> Work required
Resume the forum thread about hiring a maid who can also cook and look after dogs, picking up right after its last sentence.

> Text provided
▶
# Maid/cook/dogsitter?



## BostoGuy (Mar 25, 2011)

Does anyone know how to hire a daily maid who will clean, take care of dogs (with love) and cook dinner?
If so, how much would this cost?
I'd prefer an English speaking Indian or Sri Lankan cook. Is that even possible?
Cost?


----------



## wandabug (Apr 22, 2010)

You can sponsor a maid and provide her with accomadation. Wage depends on Nationalities and there are minimums set. I think it is around dhs.1000 a month for a Sri Lankan maid to dhs.1500 for a Filipino maid (cant remember exactly). There are agencies you can use to recruit your maid - they will arrange for her transport etc to Dubai. You also have to pay her sponsorship fees and flights home every 2 years.
For a daily maid there are also agencies in Dubai and you, yes, you can request English speaking. The most common nationalites for maids/cooks/drivers/nannies are Fillipino, Indian, Sri Lankan and Indonesian. The agency sponsor the maids and charge you an hourly rate - something like dhs.25-35 per hour. The agency will drop the maid off at your home and collect them.
The alternative is to hire a maid yourself - there are hand written adverts at all the local shopping centres or you may find ads put through your front door. It is a cheaper option but illegal. 
They may look after your dogs, but not with love!!!


----------



## BostoGuy (Mar 25, 2011)

Thanks Wanda. Is there ANY chance I could find a dog friendly maid?


----------



## AndreaMarshall (Nov 22, 2010)

In my 5 months of not working and living at the greens, i have seen about 90% + of the maids here are filipino. The ones who walk the dogs usually walk 50 yards outside to the lake. then stand there with the dog while they gab with their girlfriends for an hour, then bring the dog back inside. I know one specifically who does this, but who always says hi to my dog and pets him and laughs when he goofs off, but doens't pick up dog poo and doesnt realize the dog needs good exercise.... (but neither does the family, as they never walk the poor guy)
Another fili maid loves her madame's dog and routinely lets it off leash behind our building to play with my big boy, who she showers with affection...

But the real gem is an ethiopian maid who (i recently met her madame) is paid very well and regarded as a live-in housemaid, cook, and dog sitter. Her madame travels a lot so she really views the dog as her own, even refers to her as "mommy" which is a MAJOR term of endearment. I asked her to help find me a dog walker for the afternoons because she is just so spectacular with this dog.
◀
> Stored records
▶
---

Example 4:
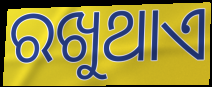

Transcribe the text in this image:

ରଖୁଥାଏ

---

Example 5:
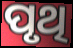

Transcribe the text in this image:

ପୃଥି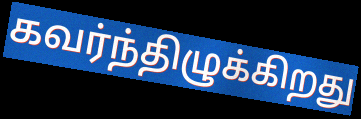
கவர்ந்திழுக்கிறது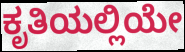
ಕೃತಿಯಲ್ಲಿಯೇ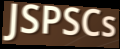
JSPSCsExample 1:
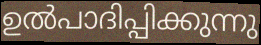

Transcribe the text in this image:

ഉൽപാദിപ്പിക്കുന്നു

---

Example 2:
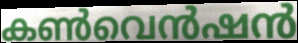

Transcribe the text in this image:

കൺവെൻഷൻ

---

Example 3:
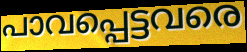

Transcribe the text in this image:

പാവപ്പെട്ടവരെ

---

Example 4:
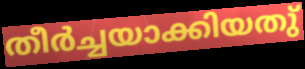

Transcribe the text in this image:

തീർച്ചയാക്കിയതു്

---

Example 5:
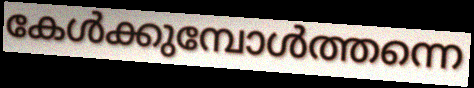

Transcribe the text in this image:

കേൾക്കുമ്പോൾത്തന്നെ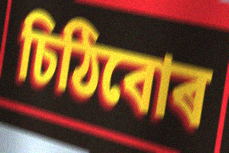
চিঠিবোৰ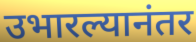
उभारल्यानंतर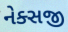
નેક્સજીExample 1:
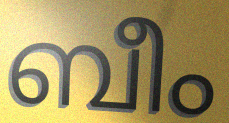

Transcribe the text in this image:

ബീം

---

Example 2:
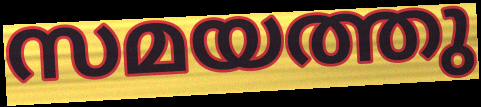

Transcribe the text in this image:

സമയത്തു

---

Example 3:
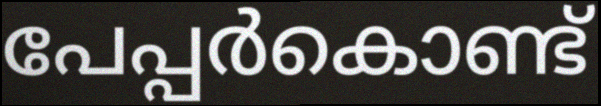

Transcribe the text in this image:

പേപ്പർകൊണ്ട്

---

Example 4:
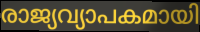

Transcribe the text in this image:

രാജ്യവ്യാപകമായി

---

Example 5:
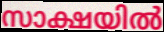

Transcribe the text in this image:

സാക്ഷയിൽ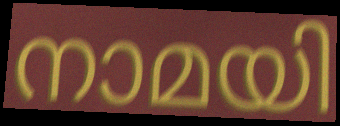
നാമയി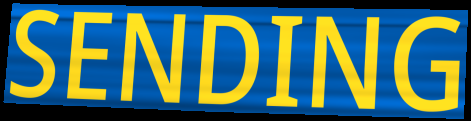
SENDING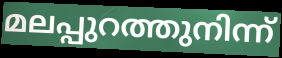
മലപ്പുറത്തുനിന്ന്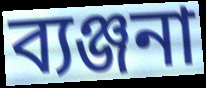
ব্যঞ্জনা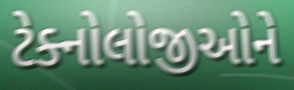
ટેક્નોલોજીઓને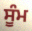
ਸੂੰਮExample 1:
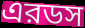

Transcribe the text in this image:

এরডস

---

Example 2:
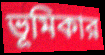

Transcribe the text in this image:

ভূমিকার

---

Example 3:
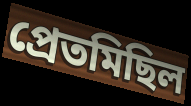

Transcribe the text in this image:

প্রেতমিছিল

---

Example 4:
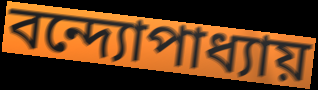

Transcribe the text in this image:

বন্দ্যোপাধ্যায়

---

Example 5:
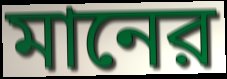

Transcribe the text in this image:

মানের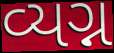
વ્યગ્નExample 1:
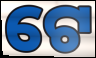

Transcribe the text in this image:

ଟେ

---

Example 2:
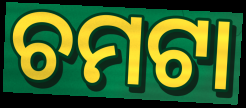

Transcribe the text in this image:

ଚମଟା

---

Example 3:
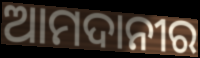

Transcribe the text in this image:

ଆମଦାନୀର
◀
▶
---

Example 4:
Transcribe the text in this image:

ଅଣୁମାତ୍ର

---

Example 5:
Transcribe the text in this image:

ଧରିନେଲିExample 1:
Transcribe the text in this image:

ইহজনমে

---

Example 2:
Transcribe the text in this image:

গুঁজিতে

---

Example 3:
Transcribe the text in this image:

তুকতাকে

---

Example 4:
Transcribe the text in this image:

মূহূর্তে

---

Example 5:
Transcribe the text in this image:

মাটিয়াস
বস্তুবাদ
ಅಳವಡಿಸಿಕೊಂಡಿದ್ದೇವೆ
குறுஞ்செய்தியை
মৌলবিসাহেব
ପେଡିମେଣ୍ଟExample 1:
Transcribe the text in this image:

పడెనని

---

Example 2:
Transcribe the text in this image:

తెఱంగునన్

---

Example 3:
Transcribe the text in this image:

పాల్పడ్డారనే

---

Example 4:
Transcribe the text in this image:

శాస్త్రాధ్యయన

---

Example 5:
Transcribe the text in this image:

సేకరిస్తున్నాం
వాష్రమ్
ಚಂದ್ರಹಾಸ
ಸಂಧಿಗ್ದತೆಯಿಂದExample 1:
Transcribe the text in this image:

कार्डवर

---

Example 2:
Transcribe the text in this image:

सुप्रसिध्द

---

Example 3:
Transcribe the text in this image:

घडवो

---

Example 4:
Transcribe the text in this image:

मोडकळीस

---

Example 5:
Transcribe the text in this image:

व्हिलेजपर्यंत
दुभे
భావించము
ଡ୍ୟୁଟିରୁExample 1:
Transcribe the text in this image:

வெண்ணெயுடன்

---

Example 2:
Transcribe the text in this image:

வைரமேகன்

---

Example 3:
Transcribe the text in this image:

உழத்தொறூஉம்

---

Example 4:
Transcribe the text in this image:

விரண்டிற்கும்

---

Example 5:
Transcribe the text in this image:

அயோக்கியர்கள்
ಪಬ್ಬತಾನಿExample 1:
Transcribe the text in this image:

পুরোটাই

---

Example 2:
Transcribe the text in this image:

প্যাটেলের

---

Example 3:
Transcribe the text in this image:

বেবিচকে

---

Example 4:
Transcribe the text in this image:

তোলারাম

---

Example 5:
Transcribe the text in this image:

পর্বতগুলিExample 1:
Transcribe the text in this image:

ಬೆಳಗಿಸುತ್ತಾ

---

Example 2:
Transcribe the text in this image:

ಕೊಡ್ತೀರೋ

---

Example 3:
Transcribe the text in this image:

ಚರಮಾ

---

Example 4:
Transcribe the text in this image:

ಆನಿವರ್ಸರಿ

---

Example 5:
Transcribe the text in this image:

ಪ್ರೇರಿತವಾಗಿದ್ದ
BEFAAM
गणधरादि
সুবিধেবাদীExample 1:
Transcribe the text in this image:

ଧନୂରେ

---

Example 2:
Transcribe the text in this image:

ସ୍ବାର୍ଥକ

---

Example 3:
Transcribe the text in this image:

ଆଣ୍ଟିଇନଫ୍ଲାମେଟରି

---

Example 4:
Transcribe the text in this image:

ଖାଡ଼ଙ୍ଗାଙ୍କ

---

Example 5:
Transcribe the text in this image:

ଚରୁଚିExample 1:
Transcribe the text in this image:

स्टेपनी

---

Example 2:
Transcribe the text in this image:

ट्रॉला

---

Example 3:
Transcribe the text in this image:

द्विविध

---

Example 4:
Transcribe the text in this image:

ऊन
◀
▶
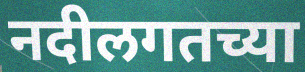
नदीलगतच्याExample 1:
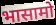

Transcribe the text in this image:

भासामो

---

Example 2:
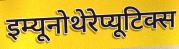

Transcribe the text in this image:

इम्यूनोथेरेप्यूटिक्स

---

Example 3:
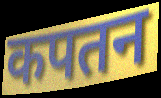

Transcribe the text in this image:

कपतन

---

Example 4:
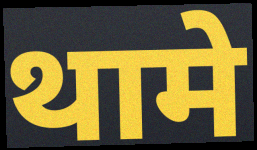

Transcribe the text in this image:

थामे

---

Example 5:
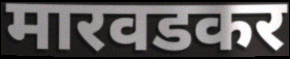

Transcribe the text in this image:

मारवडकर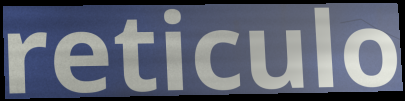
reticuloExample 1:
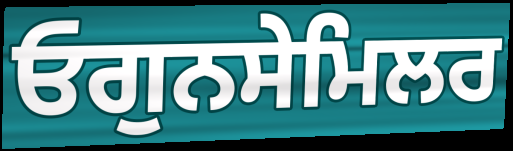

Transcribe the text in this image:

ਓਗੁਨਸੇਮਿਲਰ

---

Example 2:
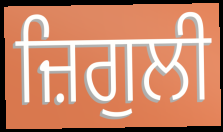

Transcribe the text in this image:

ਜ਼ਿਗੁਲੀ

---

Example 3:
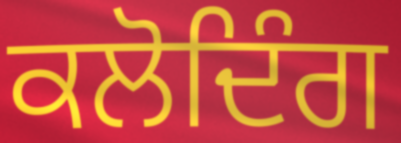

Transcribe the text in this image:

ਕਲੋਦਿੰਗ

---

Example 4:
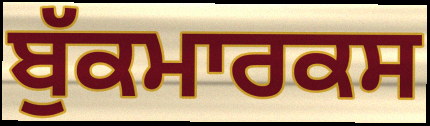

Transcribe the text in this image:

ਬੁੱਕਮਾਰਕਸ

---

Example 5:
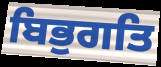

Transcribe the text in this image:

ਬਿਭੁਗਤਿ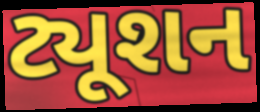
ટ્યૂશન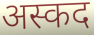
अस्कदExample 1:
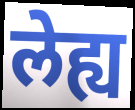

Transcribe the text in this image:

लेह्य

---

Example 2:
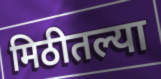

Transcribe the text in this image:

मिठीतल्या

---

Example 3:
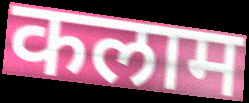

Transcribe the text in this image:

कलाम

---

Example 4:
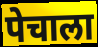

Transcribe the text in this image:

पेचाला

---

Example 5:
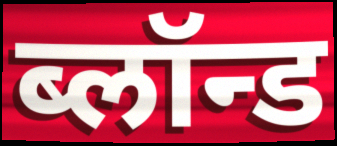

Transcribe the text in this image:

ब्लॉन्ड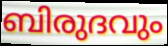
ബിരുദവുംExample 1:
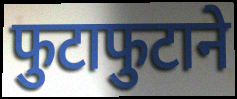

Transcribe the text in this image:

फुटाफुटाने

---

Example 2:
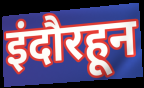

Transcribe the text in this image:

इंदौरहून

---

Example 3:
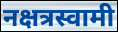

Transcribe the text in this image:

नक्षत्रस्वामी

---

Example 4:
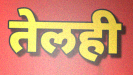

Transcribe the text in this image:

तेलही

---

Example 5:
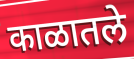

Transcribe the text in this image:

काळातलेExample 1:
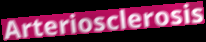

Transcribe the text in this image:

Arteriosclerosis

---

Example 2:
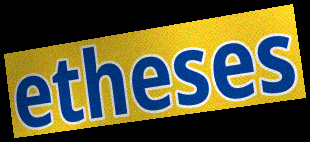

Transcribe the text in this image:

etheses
◀
> Result for this exercise
Just wanted to give you a view of whats out there...i will PM you if my housemaid friend recommends more than one person to me!


----------



## BostoGuy (Mar 25, 2011)

I haven't moved up with my dogs yet. They are used to going on hikes in the woods of New England all year. I'm worried they'll go crazy during the hot months. I think I'll need to hire professional pet care. Where is the best place to live if you like going on long walks away from others? I doubt the maid will do that.


----------



## AndreaMarshall (Nov 22, 2010)

the best place to live to go on long walks away from others is simple :not dubai.

Putting cheeky-ness aside, an area closest to the desert dunes would be best
You MUST keep your dog on leash at all times. Even people with 4 month old jack russel puppies get fined for not having them on lead. As i say all the time the greens is known as one of the best places, as well as the other villas and areas that surround it (springs, views, etc) but rules stay the same. Shame.


----------



## ReggieDXB007 (Mar 10, 2011)

I echo the sentiments in here. At the end of the day, these are humans that cover the gamut of the whole spectrum of animal frindlyness or otherwise. Where I live (in Jumeirah) it seems to be the assorted staff who walk the dogs, often in packs, and mostly seem to pick up after them. I remember years ago there was a massive villa in Al Wasl road that had setup a pen for a number of Dalmatians which were looked after by an Indian gentleman. He once asked me (as I walked my two) whether I had a job for him as he'd had enough of looking after those dogs which bit him. They must have been treated badly as my two have always been very timid and friendly.

However culturally I would suggest that Filippinos seem to have the most affinity with animals although this is of course a generalisation.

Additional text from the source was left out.